%%

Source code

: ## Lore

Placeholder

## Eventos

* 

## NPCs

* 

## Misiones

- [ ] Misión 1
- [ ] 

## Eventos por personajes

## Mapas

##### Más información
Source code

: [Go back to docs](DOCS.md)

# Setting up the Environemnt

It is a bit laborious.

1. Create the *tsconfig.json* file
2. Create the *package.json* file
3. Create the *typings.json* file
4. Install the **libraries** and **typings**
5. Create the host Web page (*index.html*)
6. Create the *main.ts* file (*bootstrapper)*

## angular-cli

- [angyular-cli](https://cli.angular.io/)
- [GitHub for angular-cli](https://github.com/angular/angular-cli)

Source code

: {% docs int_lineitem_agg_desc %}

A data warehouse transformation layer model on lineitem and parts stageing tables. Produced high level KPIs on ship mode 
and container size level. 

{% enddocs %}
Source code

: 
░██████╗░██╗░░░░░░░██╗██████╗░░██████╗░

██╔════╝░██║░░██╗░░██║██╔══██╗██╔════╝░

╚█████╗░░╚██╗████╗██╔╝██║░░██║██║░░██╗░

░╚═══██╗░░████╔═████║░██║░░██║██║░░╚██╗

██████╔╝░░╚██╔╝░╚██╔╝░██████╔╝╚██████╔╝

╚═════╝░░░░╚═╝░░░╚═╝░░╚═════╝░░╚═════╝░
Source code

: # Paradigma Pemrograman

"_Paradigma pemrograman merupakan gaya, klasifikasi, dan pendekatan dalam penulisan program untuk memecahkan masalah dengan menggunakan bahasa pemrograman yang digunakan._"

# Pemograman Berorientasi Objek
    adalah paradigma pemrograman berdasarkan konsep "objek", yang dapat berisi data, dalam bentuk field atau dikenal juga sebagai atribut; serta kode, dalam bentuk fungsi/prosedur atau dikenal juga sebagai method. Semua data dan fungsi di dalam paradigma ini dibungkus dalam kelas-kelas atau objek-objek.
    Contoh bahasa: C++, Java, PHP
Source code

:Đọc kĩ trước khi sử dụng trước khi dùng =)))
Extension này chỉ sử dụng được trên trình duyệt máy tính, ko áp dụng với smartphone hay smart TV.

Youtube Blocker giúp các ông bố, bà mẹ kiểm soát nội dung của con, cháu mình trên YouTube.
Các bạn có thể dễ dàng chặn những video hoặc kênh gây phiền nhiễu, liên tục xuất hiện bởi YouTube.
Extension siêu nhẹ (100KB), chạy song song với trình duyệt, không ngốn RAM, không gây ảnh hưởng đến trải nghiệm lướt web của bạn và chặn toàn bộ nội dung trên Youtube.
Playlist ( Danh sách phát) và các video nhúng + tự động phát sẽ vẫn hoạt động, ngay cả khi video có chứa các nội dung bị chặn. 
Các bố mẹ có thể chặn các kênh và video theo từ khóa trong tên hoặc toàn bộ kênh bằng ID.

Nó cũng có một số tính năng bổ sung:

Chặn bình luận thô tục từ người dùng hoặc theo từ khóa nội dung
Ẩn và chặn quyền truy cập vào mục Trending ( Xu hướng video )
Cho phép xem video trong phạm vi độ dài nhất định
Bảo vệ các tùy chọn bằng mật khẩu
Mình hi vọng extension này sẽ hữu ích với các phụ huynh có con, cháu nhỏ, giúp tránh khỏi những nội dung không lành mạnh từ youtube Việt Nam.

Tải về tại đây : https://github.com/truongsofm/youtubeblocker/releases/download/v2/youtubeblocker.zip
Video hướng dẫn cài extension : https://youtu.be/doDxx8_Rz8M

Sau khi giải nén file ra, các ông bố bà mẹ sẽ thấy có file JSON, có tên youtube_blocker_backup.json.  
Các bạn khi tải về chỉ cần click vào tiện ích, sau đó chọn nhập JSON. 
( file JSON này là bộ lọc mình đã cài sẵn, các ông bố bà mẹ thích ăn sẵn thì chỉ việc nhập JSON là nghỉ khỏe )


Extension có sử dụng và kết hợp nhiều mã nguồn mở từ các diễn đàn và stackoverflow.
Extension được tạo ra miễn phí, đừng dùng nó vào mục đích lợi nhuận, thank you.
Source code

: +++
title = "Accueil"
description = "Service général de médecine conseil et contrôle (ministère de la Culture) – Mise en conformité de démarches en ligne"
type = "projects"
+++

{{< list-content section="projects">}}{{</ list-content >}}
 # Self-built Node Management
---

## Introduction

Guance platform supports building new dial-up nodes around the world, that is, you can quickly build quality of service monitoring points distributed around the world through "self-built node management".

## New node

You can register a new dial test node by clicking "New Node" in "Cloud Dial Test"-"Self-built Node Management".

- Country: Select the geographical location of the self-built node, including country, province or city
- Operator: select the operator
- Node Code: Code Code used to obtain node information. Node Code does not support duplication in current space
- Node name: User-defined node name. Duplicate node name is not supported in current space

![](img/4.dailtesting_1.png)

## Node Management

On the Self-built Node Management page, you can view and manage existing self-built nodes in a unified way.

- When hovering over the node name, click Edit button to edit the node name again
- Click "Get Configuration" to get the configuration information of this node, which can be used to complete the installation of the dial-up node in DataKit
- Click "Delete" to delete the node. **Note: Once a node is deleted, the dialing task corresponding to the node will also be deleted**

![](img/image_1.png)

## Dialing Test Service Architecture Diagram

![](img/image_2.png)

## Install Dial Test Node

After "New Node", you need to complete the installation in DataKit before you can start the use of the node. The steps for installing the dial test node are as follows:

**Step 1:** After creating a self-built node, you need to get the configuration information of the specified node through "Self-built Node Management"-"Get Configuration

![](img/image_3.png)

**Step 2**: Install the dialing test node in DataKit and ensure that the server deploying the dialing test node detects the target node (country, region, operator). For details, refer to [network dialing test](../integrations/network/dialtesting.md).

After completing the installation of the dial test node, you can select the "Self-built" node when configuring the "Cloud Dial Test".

%%

What is required: Reproduce all of the source data above verbatim, keeping every character, line break and symbol unchanged.

Answer to this task:
Source code

: ## Lore

Placeholder

## Eventos

* 

## NPCs

* 

## Misiones

- [ ] Misión 1
- [ ] 

## Eventos por personajes

## Mapas

##### Más información
Source code

: [Go back to docs](DOCS.md)

# Setting up the Environemnt

It is a bit laborious.

1. Create the *tsconfig.json* file
2. Create the *package.json* file
3. Create the *typings.json* file
4. Install the **libraries** and **typings**
5. Create the host Web page (*index.html*)
6. Create the *main.ts* file (*bootstrapper)*

## angular-cli

- [angyular-cli](https://cli.angular.io/)
- [GitHub for angular-cli](https://github.com/angular/angular-cli)

Source code

: {% docs int_lineitem_agg_desc %}

A data warehouse transformation layer model on lineitem and parts stageing tables. Produced high level KPIs on ship mode 
and container size level. 

{% enddocs %}
Source code

: 
░██████╗░██╗░░░░░░░██╗██████╗░░██████╗░

██╔════╝░██║░░██╗░░██║██╔══██╗██╔════╝░

╚█████╗░░╚██╗████╗██╔╝██║░░██║██║░░██╗░

░╚═══██╗░░████╔═████║░██║░░██║██║░░╚██╗

██████╔╝░░╚██╔╝░╚██╔╝░██████╔╝╚██████╔╝

╚═════╝░░░░╚═╝░░░╚═╝░░╚═════╝░░╚═════╝░
Source code

: # Paradigma Pemrograman

"_Paradigma pemrograman merupakan gaya, klasifikasi, dan pendekatan dalam penulisan program untuk memecahkan masalah dengan menggunakan bahasa pemrograman yang digunakan._"

# Pemograman Berorientasi Objek
    adalah paradigma pemrograman berdasarkan konsep "objek", yang dapat berisi data, dalam bentuk field atau dikenal juga sebagai atribut; serta kode, dalam bentuk fungsi/prosedur atau dikenal juga sebagai method. Semua data dan fungsi di dalam paradigma ini dibungkus dalam kelas-kelas atau objek-objek.
    Contoh bahasa: C++, Java, PHP
Source code

:Đọc kĩ trước khi sử dụng trước khi dùng =)))
Extension này chỉ sử dụng được trên trình duyệt máy tính, ko áp dụng với smartphone hay smart TV.

Youtube Blocker giúp các ông bố, bà mẹ kiểm soát nội dung của con, cháu mình trên YouTube.
Các bạn có thể dễ dàng chặn những video hoặc kênh gây phiền nhiễu, liên tục xuất hiện bởi YouTube.
Extension siêu nhẹ (100KB), chạy song song với trình duyệt, không ngốn RAM, không gây ảnh hưởng đến trải nghiệm lướt web của bạn và chặn toàn bộ nội dung trên Youtube.
Playlist ( Danh sách phát) và các video nhúng + tự động phát sẽ vẫn hoạt động, ngay cả khi video có chứa các nội dung bị chặn. 
Các bố mẹ có thể chặn các kênh và video theo từ khóa trong tên hoặc toàn bộ kênh bằng ID.

Nó cũng có một số tính năng bổ sung:

Chặn bình luận thô tục từ người dùng hoặc theo từ khóa nội dung
Ẩn và chặn quyền truy cập vào mục Trending ( Xu hướng video )
Cho phép xem video trong phạm vi độ dài nhất định
Bảo vệ các tùy chọn bằng mật khẩu
Mình hi vọng extension này sẽ hữu ích với các phụ huynh có con, cháu nhỏ, giúp tránh khỏi những nội dung không lành mạnh từ youtube Việt Nam.

Tải về tại đây : https://github.com/truongsofm/youtubeblocker/releases/download/v2/youtubeblocker.zip
Video hướng dẫn cài extension : https://youtu.be/doDxx8_Rz8M

Sau khi giải nén file ra, các ông bố bà mẹ sẽ thấy có file JSON, có tên youtube_blocker_backup.json.  
Các bạn khi tải về chỉ cần click vào tiện ích, sau đó chọn nhập JSON. 
( file JSON này là bộ lọc mình đã cài sẵn, các ông bố bà mẹ thích ăn sẵn thì chỉ việc nhập JSON là nghỉ khỏe )


Extension có sử dụng và kết hợp nhiều mã nguồn mở từ các diễn đàn và stackoverflow.
Extension được tạo ra miễn phí, đừng dùng nó vào mục đích lợi nhuận, thank you.
Source code

: +++
title = "Accueil"
description = "Service général de médecine conseil et contrôle (ministère de la Culture) – Mise en conformité de démarches en ligne"
type = "projects"
+++

{{< list-content section="projects">}}{{</ list-content >}}
 # Self-built Node Management
---

## Introduction

Guance platform supports building new dial-up nodes around the world, that is, you can quickly build quality of service monitoring points distributed around the world through "self-built node management".

## New node

You can register a new dial test node by clicking "New Node" in "Cloud Dial Test"-"Self-built Node Management".

- Country: Select the geographical location of the self-built node, including country, province or city
- Operator: select the operator
- Node Code: Code Code used to obtain node information. Node Code does not support duplication in current space
- Node name: User-defined node name. Duplicate node name is not supported in current space

![](img/4.dailtesting_1.png)

## Node Management

On the Self-built Node Management page, you can view and manage existing self-built nodes in a unified way.

- When hovering over the node name, click Edit button to edit the node name again
- Click "Get Configuration" to get the configuration information of this node, which can be used to complete the installation of the dial-up node in DataKit
- Click "Delete" to delete the node. **Note: Once a node is deleted, the dialing task corresponding to the node will also be deleted**

![](img/image_1.png)

## Dialing Test Service Architecture Diagram

![](img/image_2.png)

## Install Dial Test Node

After "New Node", you need to complete the installation in DataKit before you can start the use of the node. The steps for installing the dial test node are as follows:

**Step 1:** After creating a self-built node, you need to get the configuration information of the specified node through "Self-built Node Management"-"Get Configuration

![](img/image_3.png)

**Step 2**: Install the dialing test node in DataKit and ensure that the server deploying the dialing test node detects the target node (country, region, operator). For details, refer to [network dialing test](../integrations/network/dialtesting.md).

After completing the installation of the dial test node, you can select the "Self-built" node when configuring the "Cloud Dial Test".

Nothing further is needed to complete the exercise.